Braincontrol Avatar è una delle funzionalità di BrainControl AAC, un dispositivo di Comunicazione Aumentativa Alternativa realizzato dall’azienda senese Liquidweb, che ha ricevuto molti riconoscimenti a livello internazionale per la sua capacità innovativa e per l’attenzione alla qualità della vita delle persone con gravi disabilità motorie ed ai loro care-givers, aiutandoli a superare le difficoltà comunicative e di interazione.
«BrainControl nasce per restituire la possibilità di comunicare a coloro che conservano abilità cognitive intatte, ma soffrono di malattie neuro-muscolari di tipo degenerativo come Sclerosi Laterale Amiotrofica (SLA), sclerosi multipla, o convivono con danni cerebrali di origine ischemica o traumatica. Essere riusciti ad integrare una funzionalità che permette a queste persone di visitare in modo indipendente siti di vario interesse, mostre e musei è un sogno che porto avanti da tempo e che oggi si è realizzato grazie al nostro team», afferma l’Ing. Pasquale Fedele, CEO di Liquidweb, «dobbiamo ringraziare il Comune di Siena e il Museo per aver accolto questa proposta di grande impatto sociale ed UBI Banca per aver sponsorizzato l’iniziativa che consentirà la fruizione gratuita per le persone con difficoltà motorie.
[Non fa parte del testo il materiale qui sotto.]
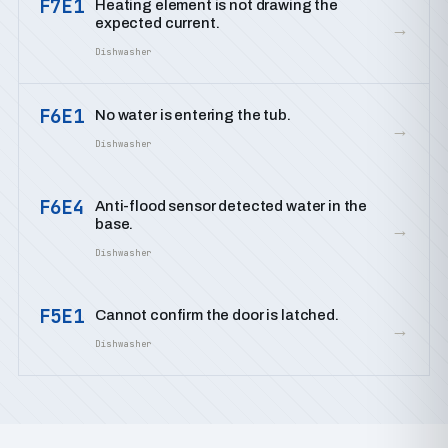
F7E1
Heating element is not drawing the
expected current.
→
Dishwasher
F6E1
No water is entering the tub.
→
Dishwasher
F6E4
Anti-flood sensor detected water in the
base.
→
Dishwasher
F5E1
Cannot confirm the door is latched.
→
Dishwasher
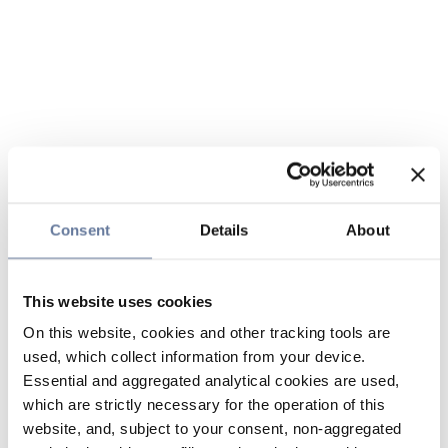
Consent
Details
About
This website uses cookies
On this website, cookies and other tracking tools are
used, which collect information from your device.
Essential and aggregated analytical cookies are used,
which are strictly necessary for the operation of this
website, and, subject to your consent, non-aggregated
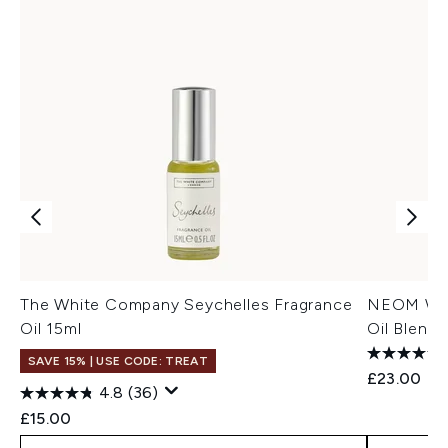
The White Company Seychelles Fragrance
NEOM Well
Oil 15ml
Oil Blend 
SAVE 15% | USE CODE: TREAT
£23.00
4.8
(36)
£15.00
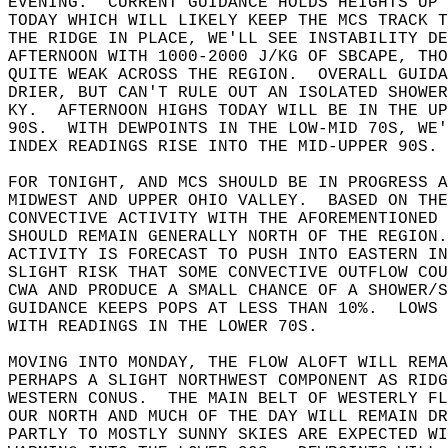
EVENING.  CURRENT GUIDANCE HOLDS HEIGHTS UP 
TODAY WHICH WILL LIKELY KEEP THE MCS TRACK T
THE RIDGE IN PLACE, WE'LL SEE INSTABILITY DE
AFTERNOON WITH 1000-2000 J/KG OF SBCAPE, TH
QUITE WEAK ACROSS THE REGION.  OVERALL GUIDA
DRIER, BUT CAN'T RULE OUT AN ISOLATED SHOWE
KY.  AFTERNOON HIGHS TODAY WILL BE IN THE UP
90S.  WITH DEWPOINTS IN THE LOW-MID 70S, WE'
INDEX READINGS RISE INTO THE MID-UPPER 90S. 
FOR TONIGHT, AND MCS SHOULD BE IN PROGRESS A
MIDWEST AND UPPER OHIO VALLEY.  BASED ON THE
CONVECTIVE ACTIVITY WITH THE AFOREMENTIONED 
SHOULD REMAIN GENERALLY NORTH OF THE REGION.
ACTIVITY IS FORECAST TO PUSH INTO EASTERN IN
SLIGHT RISK THAT SOME CONVECTIVE OUTFLOW CO
CWA AND PRODUCE A SMALL CHANCE OF A SHOWER/S
GUIDANCE KEEPS POPS AT LESS THAN 10%.  LOWS 
WITH READINGS IN THE LOWER 70S.  
MOVING INTO MONDAY, THE FLOW ALOFT WILL REMA
PERHAPS A SLIGHT NORTHWEST COMPONENT AS RIDG
WESTERN CONUS.  THE MAIN BELT OF WESTERLY F
OUR NORTH AND MUCH OF THE DAY WILL REMAIN DR
PARTLY TO MOSTLY SUNNY SKIES ARE EXPECTED WI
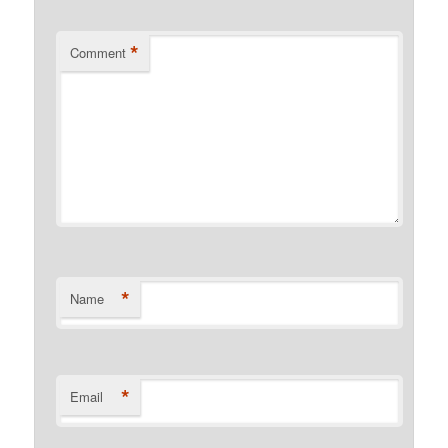
*
Comment
*
Name
*
Email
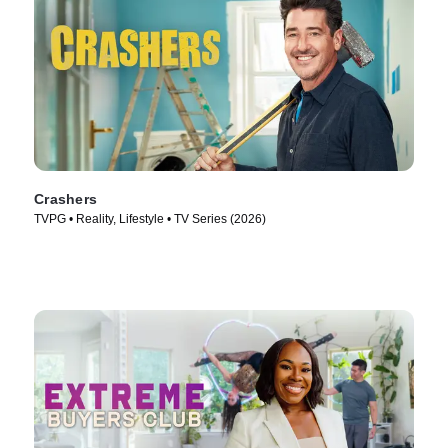
Crashers
TVPG • Reality, Lifestyle • TV Series (2026)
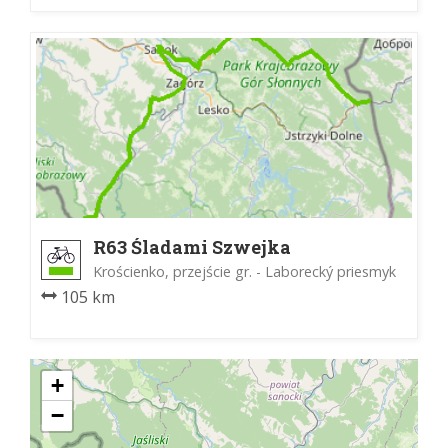
R63 Śladami Szwejka
Krościenko, przejście gr. - Laborecký priesmyk
105 km
+
−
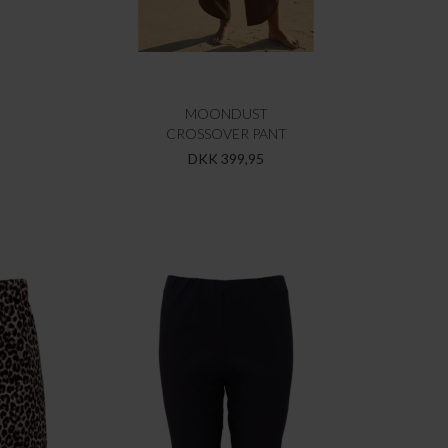
MOONDUST
CROSSOVER PANT
DKK 399,95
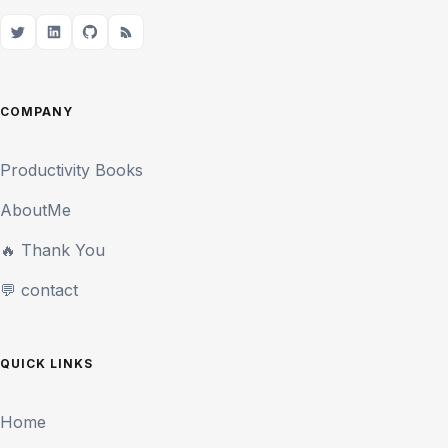
COMPANY
Productivity Books
AboutMe
🔥 Thank You
💬 contact
QUICK LINKS
Home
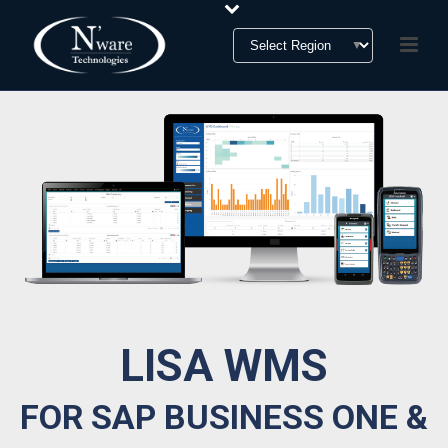
LISA WMS
FOR SAP BUSINESS ONE &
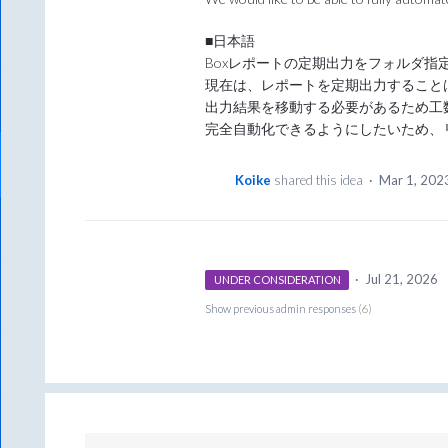
■日本語
Boxレポートの定期出力をフォルダ指
現在は、レポートを定期出力すること
出力結果を移動する必要があるため工
完全自動化できるようにしたいため、
Koike
shared this idea
·
Mar 1, 202
·
Jul 21, 2026
UNDER CONSIDERATION
Show previous admin responses
(6)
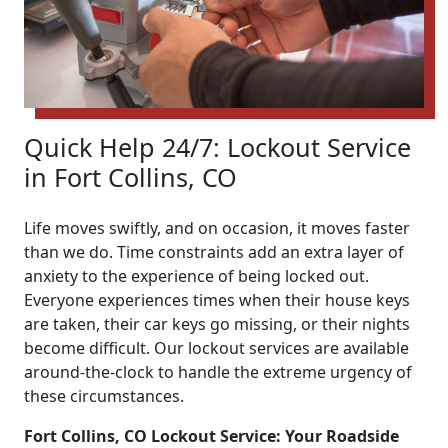
Quick Help 24/7: Lockout Service
in Fort Collins, CO
Life moves swiftly, and on occasion, it moves faster
than we do. Time constraints add an extra layer of
anxiety to the experience of being locked out.
Everyone experiences times when their house keys
are taken, their car keys go missing, or their nights
become difficult. Our lockout services are available
around-the-clock to handle the extreme urgency of
these circumstances.
Fort Collins, CO Lockout Service: Your Roadside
In futuro contiamo di estendere la partnership con altri siti culturali, ma anche con altri soggetti per la fruizione del servizio in diversi ambiti, come ad esempio gli eventi sportivi».
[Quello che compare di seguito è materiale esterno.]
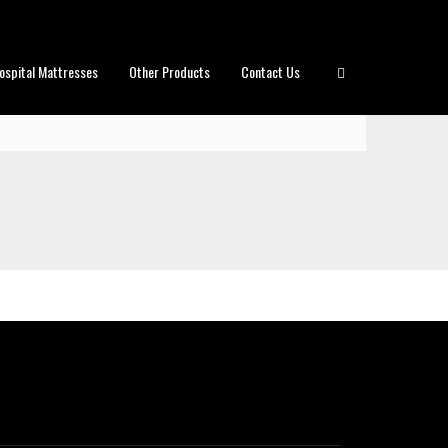
ospital Mattresses
Other Products
Contact Us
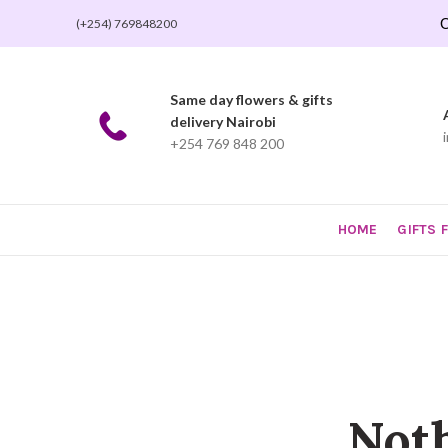
O
(+254) 769848200
Same day flowers & gifts
delivery Nairobi
+254 769 848 200
HOME
GIFTS 
Not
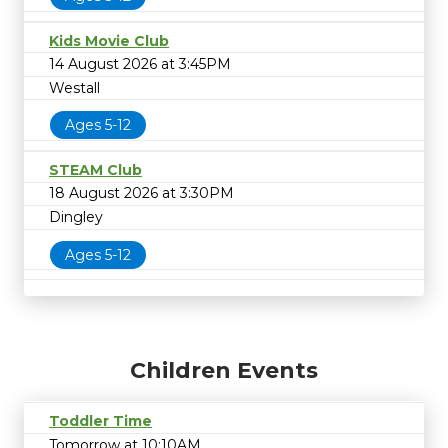
Kids Movie Club
14 August 2026 at 3:45PM
Westall
Ages 5-12
STEAM Club
18 August 2026 at 3:30PM
Dingley
Ages 5-12
Children Events
Toddler Time
Tomorrow at 10:10AM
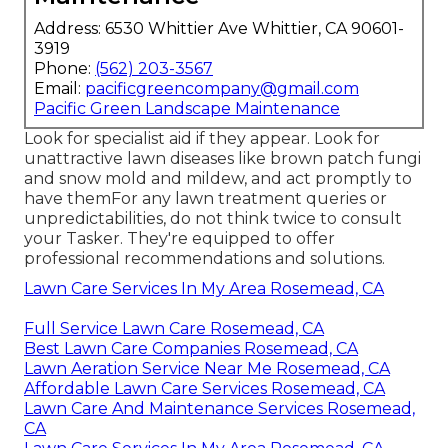
Address: 6530 Whittier Ave Whittier, CA 90601-
3919
Phone:
(562) 203-3567
Email:
pacificgreencompany@gmail.com
Pacific Green Landscape Maintenance
Look for specialist aid if they appear. Look for
unattractive lawn diseases like brown patch fungi
and snow mold and mildew, and act promptly to
have themFor any lawn treatment queries or
unpredictabilities, do not think twice to consult
your Tasker. They're equipped to offer
professional recommendations and solutions.
Lawn Care Services In My Area Rosemead, CA
Full Service Lawn Care Rosemead, CA
Best Lawn Care Companies Rosemead, CA
Lawn Aeration Service Near Me Rosemead, CA
Affordable Lawn Care Services Rosemead, CA
Lawn Care And Maintenance Services Rosemead,
CA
Con l’avatar robotico sarà possibile visitare il complesso museale attraverso un’esperienza veramente immersiva: il sistema infatti permette di muoversi negli spazi, regolare audio, video e altezza del campo visivo autonomamente e quindi ammirare gli oggetti in maniera ravvicinata, leggere le didascalie e osservare i particolari. Inoltre è possibile interagire con l’ambiente circostante in quanto il monitor e gli altoparlanti a bordo consentono al visitatore da remoto, se lo desidera, di rendersi visibile a distanza e relazionarsi con gli altri visitatori e le guide presenti all’interno del museo, dando spazio a una personificazione dell’avatar che permette l’interazione con le persone intorno.
«Il contributo di UBI Banca al Comune di Siena per la realizzazione dell’innovativo progetto di inclusione sociale presentato oggi conferma il ruolo di riferimento svolto a fianco del tessuto culturale e sociale, oltre che economico, del territorio senese per la realizzazione di iniziative di eccellenza a livello nazionale», ha dichiarato Fabio Viti, responsabile della Direzione Territoriale Siena, Livorno, Grosseto di UBI Banca. «Anche attraverso interventi come questo, UBI Banca, in linea con il claim “Fare banca per bene”, prosegue nella volontà di sviluppare un modello di business sostenibile, ponendosi come partner di valore sia per la tutela del risparmio sia per il sostegno all’economia delle comunità servite con l’erogazione di finanziamenti, mutui e prestiti a supporto di famiglie e imprese».
«Permettere alle persone con disabilità motorie di visitare il complesso museale significa consentire loro di accedere alla cultura e all’arte superando qualsiasi barriera e contribuendo in modo significativo al loro benessere» – Commenta Riccardo Tramezzani, Responsabile Area UBI Comunità di UBI Banca. «L’adesione al progetto “Braincontrol per Santa Maria della Scala” garantisce accesso equo alla cultura per tutti e la diffusione del patrimonio culturale italiano oltre le mura del Museo, in coerenza con gli obiettivi dell’Agenda 2030 delle Nazioni Unite, framework di riferimento per le attività di UBI Banca».